A committee vote on DeVos originally scheduled for tomorrow has been postponed to give members a chance to examine her 108-page government ethics office report, released on Friday.

What they learned during the five minutes each of them got to question her at the hearing included this: she never attended public schools, chose not to send her children to public schools, is not an educator, has no experience that would qualify her to oversee the nation’s mammoth student-loan program, and appears to be fuzzy on education issues and policy. Most of all, she wants to see taxpayer dollars diverted through vouchers (or so-called tax credits) to private schools, including those inculcating one religion or another, and those run by corporations seeking to make money off the kids.

When Rhode Island senator Sheldon Whitehouse asked what should be done if charters and other privately run schools (which can cherry-pick their students) drain money from the public schools, leaving them unable to fulfill their mandate to educate every child, DeVos said that’ll be “an issue best addressed at the state level.”

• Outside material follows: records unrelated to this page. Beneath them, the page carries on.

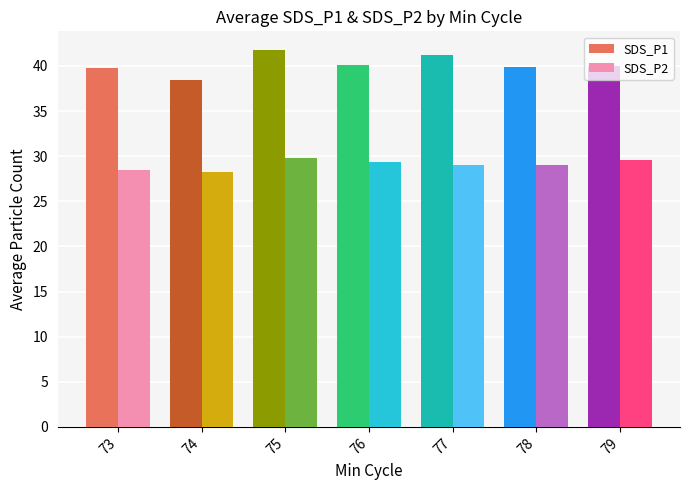

What is the spread (max minus min) of values at 77?

12.3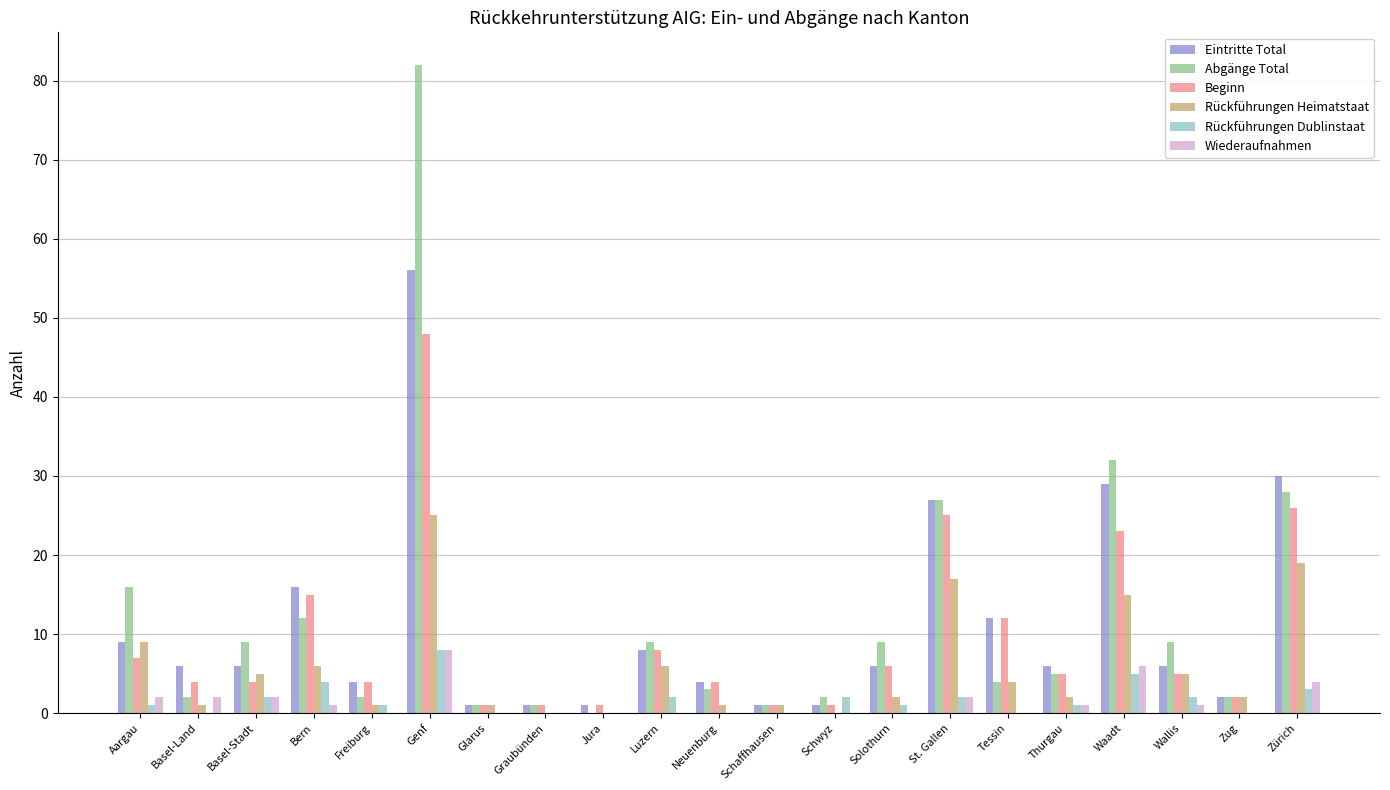

What is the greatest value displayed?

82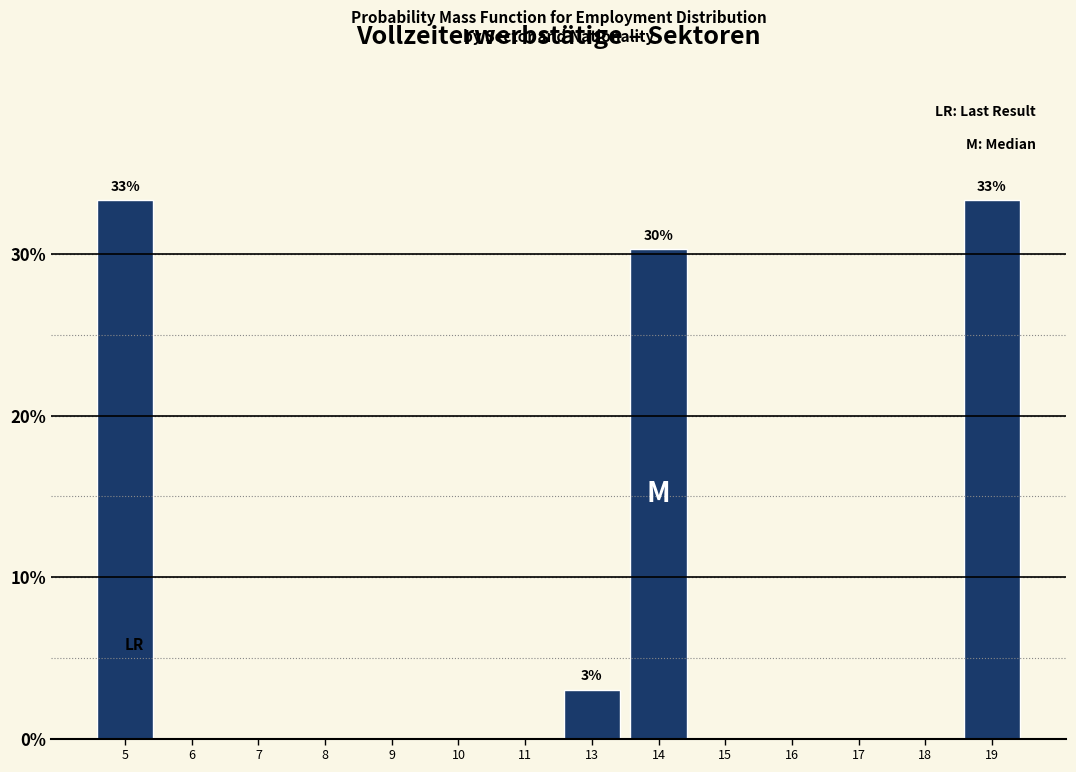

Reading right to left, what are all the values shown in this chart?

19=33.3	18=0.0	17=0.0	16=0.0	15=0.0	14=30.3	13=3.0	11=0.0	10=0.0	9=0.0	8=0.0	7=0.0	6=0.0	5=33.3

Nothing emerged at the hearing to lessen the impression that DeVos’s major claim to this job is her activity as a donor, not only to the cause of private education, but to the Republican party.

In one memorable moment, Bernie Sanders, citing fears of moving toward an “oligarchic society,” asked about donations she and her extended family have given to Republican causes and candidates over the years. (DeVos’s family includes, among others, her husband, Amway heir Dick DeVos, and her brother, military privatization entrepreneur Erik Prince, the founder of Blackwater.)

Sanders wondered if the amount he’d heard about is correct. DeVos said, “It’s possible.”

The figure? $200 million.

The committee vote has been rescheduled for January 31, but Sanders and Democrats on the committee are asking for a second hearing before they decide.